Advanced Punctuation

VoiceBase enables you to apply an advanced punctuation engine to the English language transcripts output from the VoiceBase speech engine. The English transcripts will have a more thorough application of periods and include commas as well as question marks.

Using Advanced Punctuation

To enable advanced punctuation, set in the configuration’s speechModel section, include "advancedPunctuation" in the features array when make a call to POST /media.

{
  "speechModel": {
    "features": [
        "advancedPunctuation"
    ]
  }
}

The configuration contains the following fields:

  • speechModel: speech model section
  • features: speech model features to enable

Advanced Punctuation Results

Results of advanced punctuation are included with responses from GET /v3/media/{mediaId} API, and in callbacks. The punctuation uses the same format, appears in the transcript’s words array with a value of punc in the m (metadata) field. Advanced Punctuation augments and improves the usage of ., ,, and ?.

For example:

{
  "mediaId": "bc14632d-e81b-4673-992d-5c5fb6573fb8",
  "status": "finished",
  "dateCreated": "2017-06-22T19:18:49Z",
  "dateFinished": "2017-06-22T19:19:27Z",
  "mediaContentType": "audio/x-wav",
  "length": 10031,
  "transcript": {
     "words":[
        {
          "p":0,
          "s":700,
          "c":0.1,
          "e":3000,
          "w":"agent",
          "m":"turn"
        },
        {
          "p":1,
          "s":700,
          "c":0.537,
          "e":870,
          "w":"Hello"
        },
        {
          "p":2,
          "s":900,
          "c":0,
          "e":900,
          "w":",",
          "m":"punc"
        },
        {
           "p":3,
           "s":950,
           "c":0.1,
           "e":990,
           "w":"How"
        },
        {
           "p":4,
           "s":1020,
           "c":0.975,
           "e":1060,
           "w":"are"
        },
        {
          "p":5,
          "s":1070,
          "c":0.975,
          "e":1120,
          "w":"you"
        },
        {
          "p":6,
          "s":1300,
          "c":0,
          "e":1300,
          "w":"?",
          "m":"punc"
        }
     ]
  }
}
:::
Tasks for this exercise:
[1] In the advanced punctuation documentation, what value appears in the m (metadata) field to mark punctuation in the transcript's words array?
[2] From the advanced punctuation documentation, extract the passage starting with "VoiceBase enables you" and going on through "to POST /media.".
The stored items after this point are separate material, unrelated to the advanced punctuation documentation.

Stored items
:::
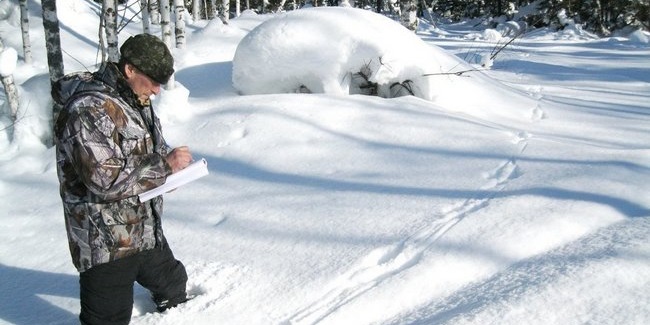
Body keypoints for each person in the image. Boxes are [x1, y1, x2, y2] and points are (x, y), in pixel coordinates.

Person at [53, 33, 192, 324]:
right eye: (153, 81)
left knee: (174, 284)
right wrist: (162, 168)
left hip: (143, 227)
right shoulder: (88, 109)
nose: (156, 90)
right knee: (108, 319)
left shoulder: (134, 99)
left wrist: (173, 173)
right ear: (130, 70)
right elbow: (103, 178)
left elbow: (151, 149)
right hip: (106, 240)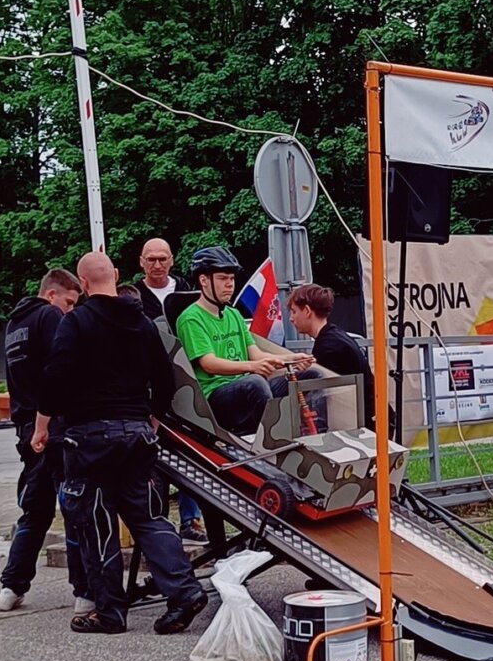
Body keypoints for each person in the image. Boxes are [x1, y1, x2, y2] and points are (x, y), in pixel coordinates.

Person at [34, 250, 207, 636]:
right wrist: (152, 418)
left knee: (96, 523)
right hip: (136, 434)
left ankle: (109, 612)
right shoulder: (143, 323)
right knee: (149, 518)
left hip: (89, 438)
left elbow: (55, 376)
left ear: (81, 284)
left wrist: (41, 426)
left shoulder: (76, 322)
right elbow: (165, 378)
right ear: (115, 273)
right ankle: (184, 591)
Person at [0, 269, 91, 614]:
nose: (69, 311)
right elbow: (61, 368)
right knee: (73, 507)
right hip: (53, 426)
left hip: (25, 427)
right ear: (52, 295)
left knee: (34, 511)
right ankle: (84, 592)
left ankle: (11, 586)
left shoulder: (13, 326)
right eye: (68, 302)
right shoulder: (49, 317)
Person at [176, 246, 312, 440]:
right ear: (204, 280)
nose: (230, 284)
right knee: (255, 383)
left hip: (246, 387)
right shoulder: (191, 318)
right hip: (215, 397)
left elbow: (256, 354)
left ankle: (307, 436)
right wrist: (252, 367)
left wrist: (290, 359)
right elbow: (208, 364)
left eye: (231, 279)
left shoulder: (233, 314)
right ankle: (273, 443)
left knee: (309, 375)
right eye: (223, 278)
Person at [137, 235, 205, 544]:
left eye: (162, 258)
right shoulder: (133, 296)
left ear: (172, 260)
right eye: (151, 259)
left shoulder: (189, 294)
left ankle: (192, 519)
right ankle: (157, 524)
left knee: (192, 453)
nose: (157, 264)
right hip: (149, 386)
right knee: (154, 459)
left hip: (188, 384)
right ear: (141, 262)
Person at [286, 283, 374, 425]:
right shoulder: (333, 336)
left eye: (294, 312)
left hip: (365, 422)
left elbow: (324, 394)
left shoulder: (328, 346)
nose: (291, 318)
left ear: (307, 311)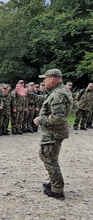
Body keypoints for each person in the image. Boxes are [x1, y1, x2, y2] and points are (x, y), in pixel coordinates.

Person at [32, 69, 73, 199]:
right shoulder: (59, 91)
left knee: (50, 159)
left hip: (53, 133)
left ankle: (57, 190)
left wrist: (40, 120)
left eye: (45, 78)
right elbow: (46, 100)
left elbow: (58, 118)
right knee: (46, 156)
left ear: (51, 79)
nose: (44, 81)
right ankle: (53, 182)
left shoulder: (58, 94)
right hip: (54, 133)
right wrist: (28, 94)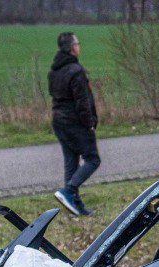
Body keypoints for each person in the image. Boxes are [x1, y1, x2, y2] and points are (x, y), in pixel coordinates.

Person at [48, 31, 100, 216]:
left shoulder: (54, 71)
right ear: (72, 48)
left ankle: (74, 205)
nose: (79, 46)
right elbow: (82, 101)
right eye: (77, 43)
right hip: (75, 122)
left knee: (71, 161)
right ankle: (68, 192)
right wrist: (89, 123)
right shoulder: (76, 71)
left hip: (58, 121)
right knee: (93, 159)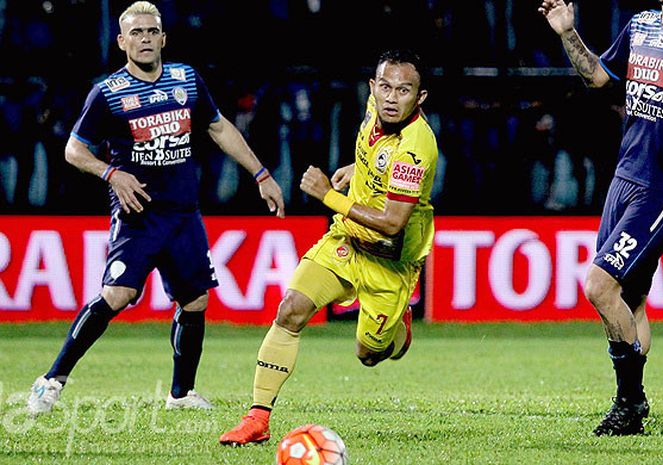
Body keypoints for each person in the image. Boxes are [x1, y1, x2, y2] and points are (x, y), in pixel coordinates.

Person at [26, 1, 285, 415]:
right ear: (122, 41)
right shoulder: (108, 93)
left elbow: (219, 127)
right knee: (117, 294)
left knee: (195, 300)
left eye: (151, 32)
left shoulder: (187, 79)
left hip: (184, 214)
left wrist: (261, 174)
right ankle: (50, 381)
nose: (145, 39)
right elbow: (74, 150)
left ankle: (181, 394)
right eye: (136, 33)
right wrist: (112, 174)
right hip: (139, 216)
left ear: (163, 38)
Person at [218, 49, 438, 446]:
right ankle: (257, 418)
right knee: (290, 311)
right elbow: (377, 153)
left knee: (369, 355)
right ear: (373, 87)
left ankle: (398, 331)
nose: (391, 97)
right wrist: (359, 168)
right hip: (346, 241)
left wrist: (327, 196)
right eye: (385, 86)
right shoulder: (376, 108)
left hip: (389, 263)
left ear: (420, 98)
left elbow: (392, 222)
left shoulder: (417, 146)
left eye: (404, 90)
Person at [540, 0, 663, 436]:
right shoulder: (641, 24)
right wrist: (567, 32)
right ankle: (632, 399)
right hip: (626, 173)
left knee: (599, 284)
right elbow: (596, 76)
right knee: (629, 300)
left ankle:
:::
Replies:
[1] punc

[2]
VoiceBase enables you to apply an advanced punctuation engine to the English language transcripts output from the VoiceBase speech engine. The English transcripts will have a more thorough application of periods and include commas as well as question marks.

Using Advanced Punctuation

To enable advanced punctuation, set in the configuration’s speechModel section, include "advancedPunctuation" in the features array when make a call to POST /media.